Socio-Economic Impact of the Ebola Virus Disease in West Africa
Apr 18, 2016
West African nations that experienced low or zero incidence of Ebola have already been affected by the Ebola crisis because of their deep connections with the three most affected countries.
“The consequences of Ebola are vast,” said Abdoulaye Mar Dieye, the Director of UNDP’s Regional Bureau for Africa. “Stigma and risk aversion have caused considerable amounts of damage, shutting down borders and indirectly affecting the economies of a large number of countries in the sub-region”.

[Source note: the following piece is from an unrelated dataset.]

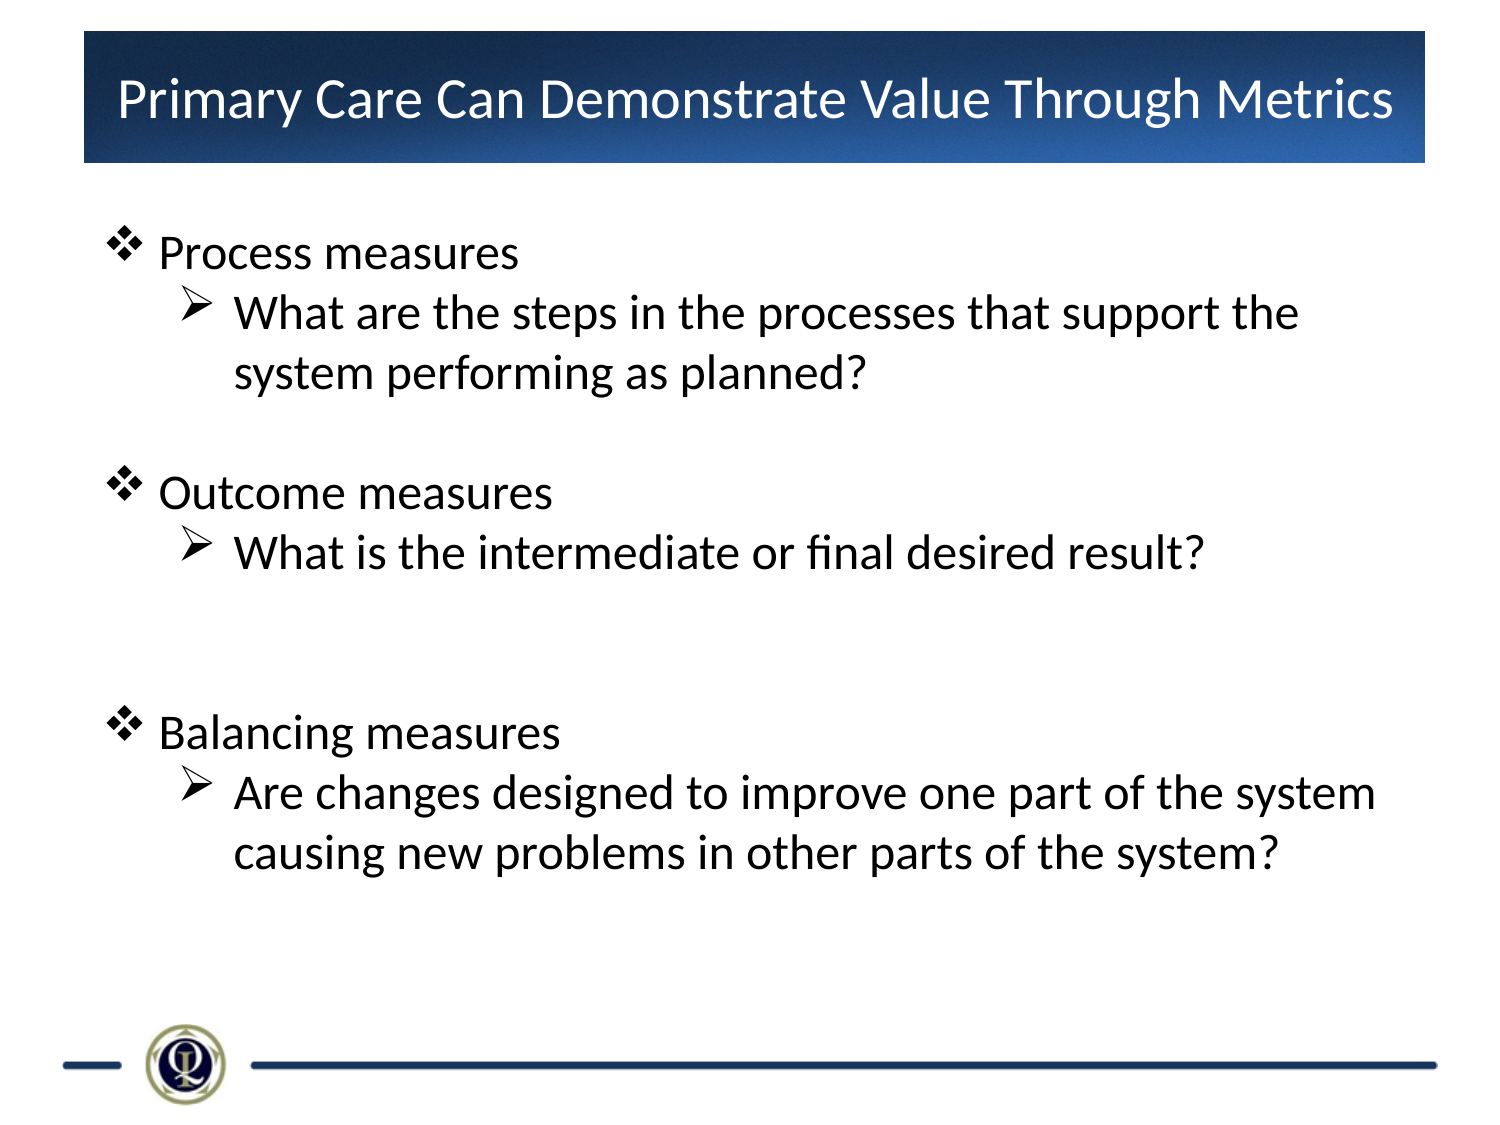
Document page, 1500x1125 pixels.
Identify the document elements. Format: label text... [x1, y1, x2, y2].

According to the United Nations Development Group (UNDG), West Africa as a whole may lose an average of at least US$3.6 billion per year between 2014 and 2017, due to a decrease in trade, closing of borders, flight cancellations and reduced Foreign Direct Investment and tourism activity, fuelled by stigma.
This has also had an important impact on human development. The region’s per capita income is expected to fall by US$18.00 per year between 2015 and 2017. In Côte d’Ivoire, the poverty rate has risen by at least 0.5 percentage points because of Ebola, while in Senegal, the proportion of people living below the national poverty line could increase by up to 1.8 percent in 2014. In addition, food insecurity in countries such as Mali, and Guinea-Bissau is expected to increase.